— Your assignment —
Pull out every line of the data below that contains the string "mineurs". Case counts.

— Data provided —
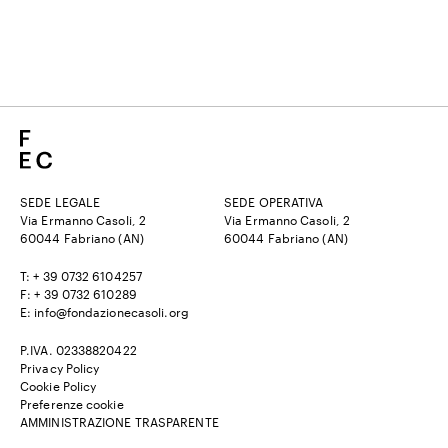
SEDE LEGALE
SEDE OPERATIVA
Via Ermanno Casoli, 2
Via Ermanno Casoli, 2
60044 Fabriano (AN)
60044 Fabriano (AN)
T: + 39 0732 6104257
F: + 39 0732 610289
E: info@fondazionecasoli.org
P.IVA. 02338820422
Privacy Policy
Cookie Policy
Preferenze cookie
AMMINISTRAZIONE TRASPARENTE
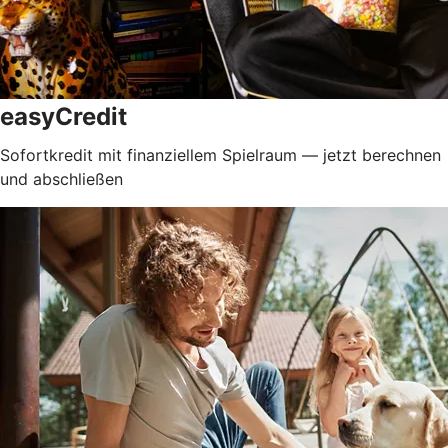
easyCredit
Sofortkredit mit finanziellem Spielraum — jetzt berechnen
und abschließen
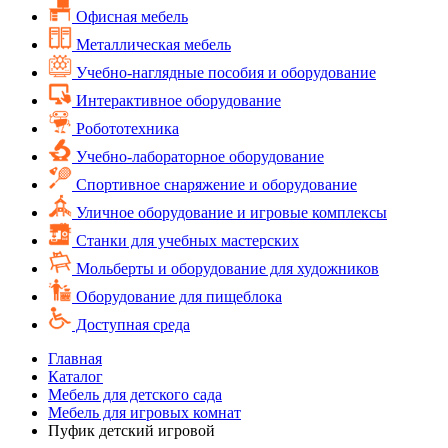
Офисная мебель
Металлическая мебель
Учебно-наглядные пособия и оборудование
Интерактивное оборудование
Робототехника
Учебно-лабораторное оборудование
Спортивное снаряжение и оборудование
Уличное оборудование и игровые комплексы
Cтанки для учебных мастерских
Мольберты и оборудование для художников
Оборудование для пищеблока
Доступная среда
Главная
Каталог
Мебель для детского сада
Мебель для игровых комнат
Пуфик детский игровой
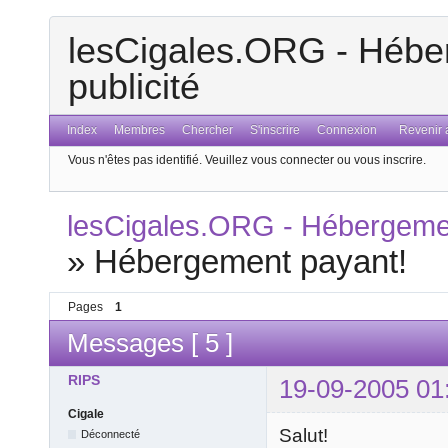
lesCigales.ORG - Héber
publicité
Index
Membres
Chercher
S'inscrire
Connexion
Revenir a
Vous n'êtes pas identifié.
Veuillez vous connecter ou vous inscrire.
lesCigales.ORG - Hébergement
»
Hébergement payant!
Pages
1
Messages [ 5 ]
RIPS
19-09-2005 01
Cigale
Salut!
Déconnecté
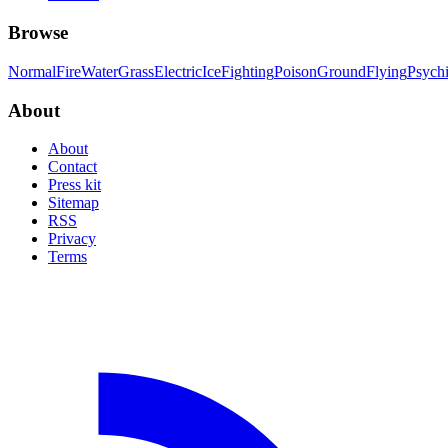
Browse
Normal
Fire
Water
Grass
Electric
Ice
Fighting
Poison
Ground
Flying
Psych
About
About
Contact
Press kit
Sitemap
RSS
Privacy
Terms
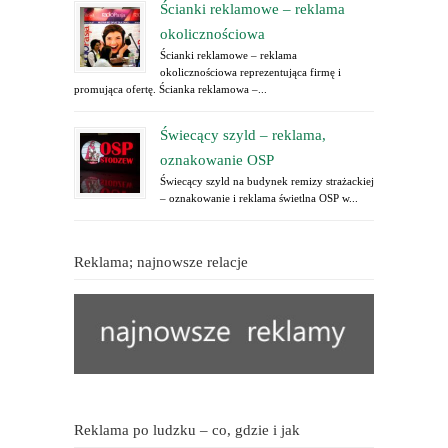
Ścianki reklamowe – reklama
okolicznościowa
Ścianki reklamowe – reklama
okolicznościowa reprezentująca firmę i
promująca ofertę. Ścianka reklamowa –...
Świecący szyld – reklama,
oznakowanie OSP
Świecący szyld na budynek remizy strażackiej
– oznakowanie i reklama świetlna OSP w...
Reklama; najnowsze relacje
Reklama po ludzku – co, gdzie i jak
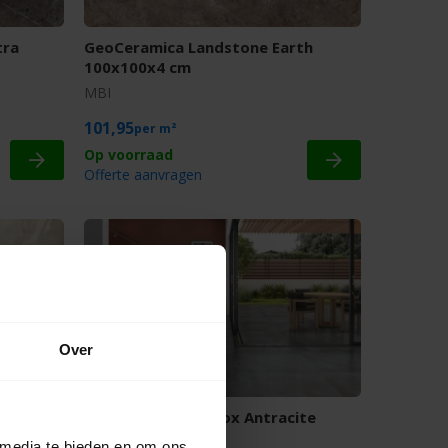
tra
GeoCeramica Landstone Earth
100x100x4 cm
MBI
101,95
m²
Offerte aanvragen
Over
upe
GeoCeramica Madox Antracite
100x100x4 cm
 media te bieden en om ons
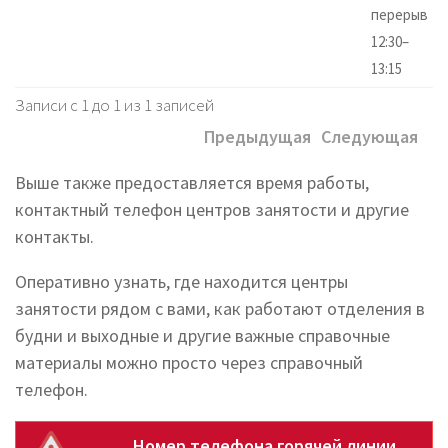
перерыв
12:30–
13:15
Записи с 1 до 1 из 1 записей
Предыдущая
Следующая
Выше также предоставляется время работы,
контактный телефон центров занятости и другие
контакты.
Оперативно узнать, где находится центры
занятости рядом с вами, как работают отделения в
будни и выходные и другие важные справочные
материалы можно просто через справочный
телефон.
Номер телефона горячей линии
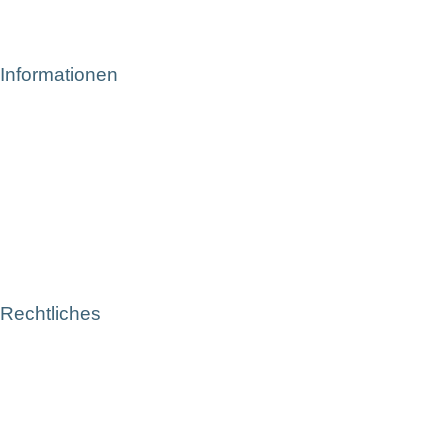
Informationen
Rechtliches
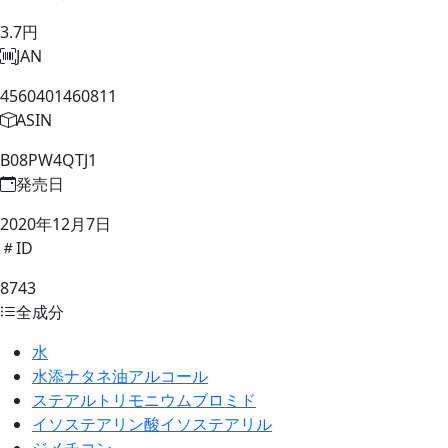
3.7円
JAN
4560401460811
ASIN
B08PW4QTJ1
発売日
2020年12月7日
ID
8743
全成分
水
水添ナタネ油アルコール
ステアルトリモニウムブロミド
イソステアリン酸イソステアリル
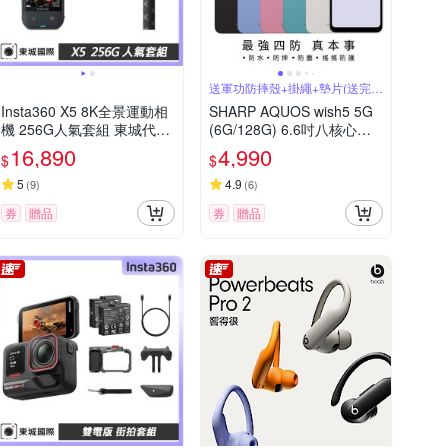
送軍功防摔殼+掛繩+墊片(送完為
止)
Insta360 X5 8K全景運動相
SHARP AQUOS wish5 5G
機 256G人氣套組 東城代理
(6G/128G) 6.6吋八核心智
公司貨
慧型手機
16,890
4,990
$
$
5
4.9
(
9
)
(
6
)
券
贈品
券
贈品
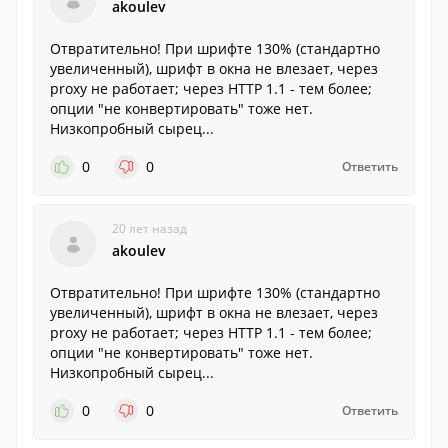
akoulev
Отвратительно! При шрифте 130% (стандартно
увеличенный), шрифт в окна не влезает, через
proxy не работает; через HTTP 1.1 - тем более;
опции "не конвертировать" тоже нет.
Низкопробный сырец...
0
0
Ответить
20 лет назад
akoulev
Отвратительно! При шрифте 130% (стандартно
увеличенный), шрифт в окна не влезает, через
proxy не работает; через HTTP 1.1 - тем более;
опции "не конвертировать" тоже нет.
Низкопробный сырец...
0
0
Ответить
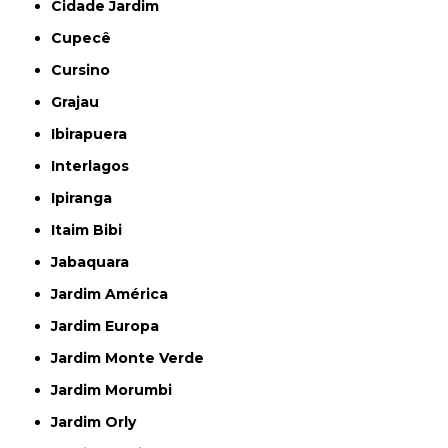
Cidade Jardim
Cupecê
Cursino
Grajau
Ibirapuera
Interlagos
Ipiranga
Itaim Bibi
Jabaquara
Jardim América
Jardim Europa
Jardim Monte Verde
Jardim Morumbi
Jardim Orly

==

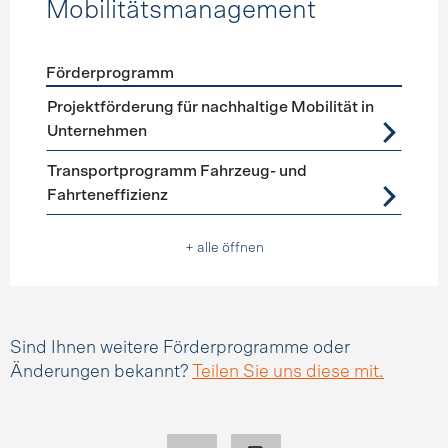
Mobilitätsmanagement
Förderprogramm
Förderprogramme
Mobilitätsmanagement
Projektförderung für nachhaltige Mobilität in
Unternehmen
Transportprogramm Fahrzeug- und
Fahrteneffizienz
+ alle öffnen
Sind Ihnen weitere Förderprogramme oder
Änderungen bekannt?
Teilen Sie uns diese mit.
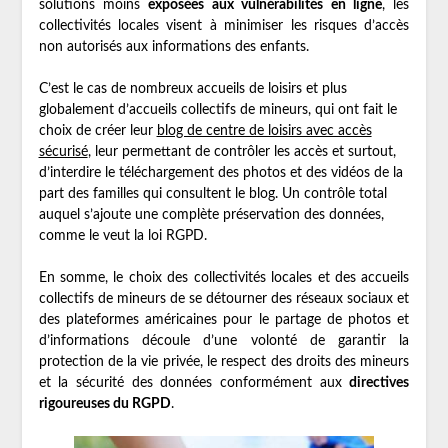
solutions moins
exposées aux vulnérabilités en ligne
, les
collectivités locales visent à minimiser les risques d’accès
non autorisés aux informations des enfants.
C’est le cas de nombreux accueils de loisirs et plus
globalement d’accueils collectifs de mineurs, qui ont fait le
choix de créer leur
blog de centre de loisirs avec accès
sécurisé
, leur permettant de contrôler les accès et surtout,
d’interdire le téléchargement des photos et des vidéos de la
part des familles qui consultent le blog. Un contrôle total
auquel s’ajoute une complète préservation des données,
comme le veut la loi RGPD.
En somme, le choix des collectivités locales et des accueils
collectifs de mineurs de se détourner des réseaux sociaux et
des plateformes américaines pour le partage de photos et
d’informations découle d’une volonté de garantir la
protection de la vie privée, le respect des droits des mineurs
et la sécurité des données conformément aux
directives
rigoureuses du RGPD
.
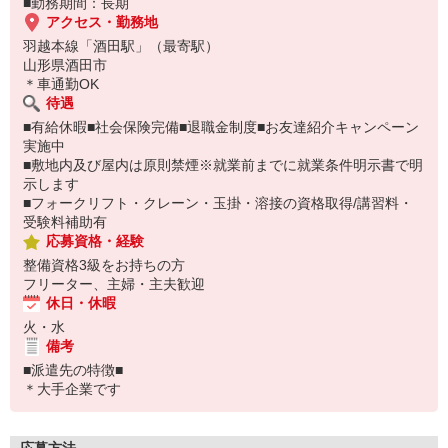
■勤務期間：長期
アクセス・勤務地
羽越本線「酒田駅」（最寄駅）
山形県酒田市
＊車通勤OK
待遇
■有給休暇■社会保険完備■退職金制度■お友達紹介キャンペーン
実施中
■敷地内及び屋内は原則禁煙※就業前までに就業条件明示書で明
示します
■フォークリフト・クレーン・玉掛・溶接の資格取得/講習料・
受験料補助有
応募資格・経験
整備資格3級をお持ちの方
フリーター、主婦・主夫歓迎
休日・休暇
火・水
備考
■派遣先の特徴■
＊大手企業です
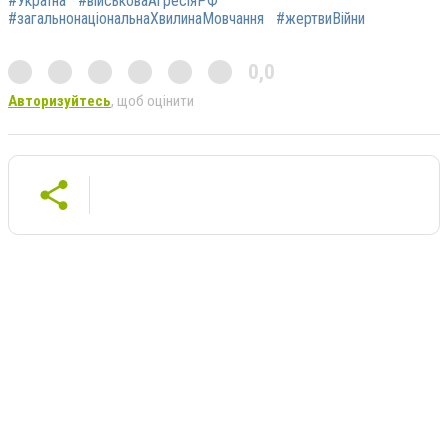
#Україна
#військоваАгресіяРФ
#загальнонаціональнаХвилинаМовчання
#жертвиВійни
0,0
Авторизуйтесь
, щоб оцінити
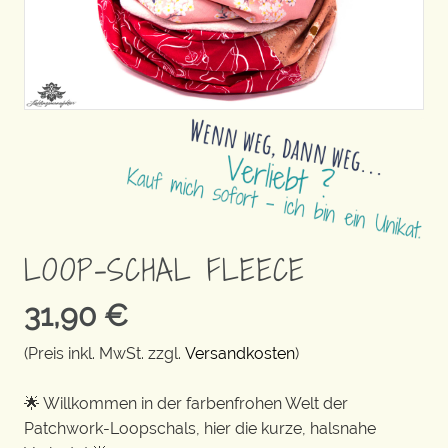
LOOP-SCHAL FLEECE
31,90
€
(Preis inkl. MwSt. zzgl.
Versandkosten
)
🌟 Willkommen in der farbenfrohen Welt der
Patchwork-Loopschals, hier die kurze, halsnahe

— Written answer —
globalement d’accueils collectifs de mineurs, qui ont fait le
collectifs de mineurs de se détourner des réseaux sociaux et
protection de la vie privée, le respect des droits des mineurs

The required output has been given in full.